Fassbinder's magnum opus gets digital restoration
BERLIN — The Rainer Werner Fassbinder Foundation and Bavaria Media have teamed up to digitally restore the late German director’s classic “Berlin Alexanderplatz” for an upcoming theatrical and DVD release.
Made for TV in 1980, the 14-part, 15½-hour miniseries was produced by Bavaria Film for regional pubcaster WDR and is widely regarded as Fassbinder’s magnum opus.
Based on the novel by Alfred Doeblin, the series chronicles the life of Franz Biberkopf, an ex-con living in 1920s Berlin and trying unsuccessfully to straighten himself out.
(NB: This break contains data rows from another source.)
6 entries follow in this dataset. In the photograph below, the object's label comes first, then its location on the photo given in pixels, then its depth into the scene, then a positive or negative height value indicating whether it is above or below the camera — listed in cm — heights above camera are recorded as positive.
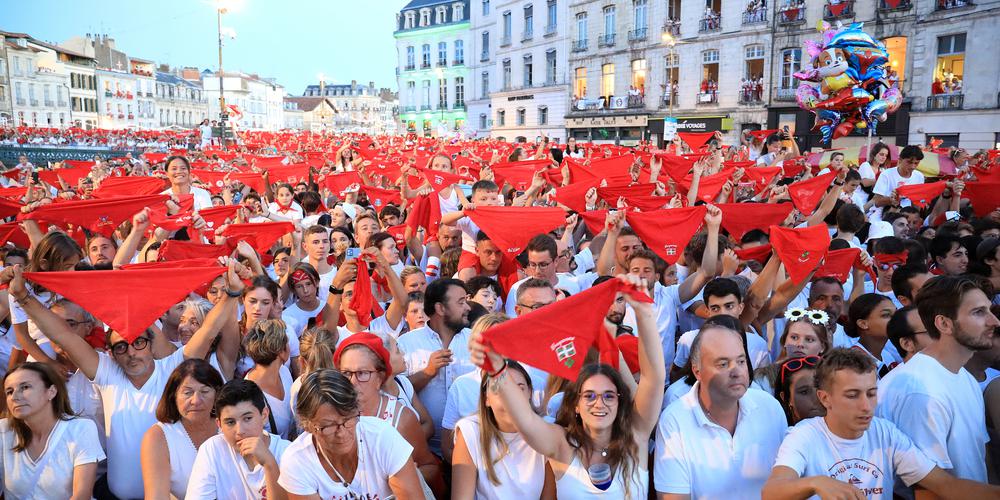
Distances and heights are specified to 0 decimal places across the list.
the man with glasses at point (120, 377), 436 -139
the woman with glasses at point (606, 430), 353 -137
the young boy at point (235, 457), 378 -160
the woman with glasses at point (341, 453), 351 -149
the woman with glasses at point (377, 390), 416 -136
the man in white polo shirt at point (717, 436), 365 -146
The series split the nation when it aired on TV here with its dark, gritty and unforgiving portrayal of the hardships of life.
Overseeing the restoration will be the production’s original director of photography Xaver Schwarzenberger; Dieter Minx, who served as production manager of the series; and Juliane Lorenz, the pic’s editor and current president of the Rainer Werner Fassbinder Foundation.
Backing the ambitious project are cultural subsidy and promotional orgs Kulturstiftung des Bundes, the Filmstiftung NRW, the Medienboard Berlin-Brandenburg and German Films, with the support of the Museum of Modern Art New York and the Rainer Werner Fassbinder Foundation.
Post-production specialists Arri and Cinepostproduction are carrying out the digital remastering of the series using 2K scan procedure and digital frame-by-frame retouching to ready “Berlin Alexanderplatz” for its DVD and high- def distribution as well as for special festival and event screenings.
The restoration process will be finished in early 2007, marking the 25th anniversary of Fassbinder’s death. (The filmmaker died on June 10, 1982, of a drug overdose.)
Bavaria Film Intl. is handling international distribution of the film.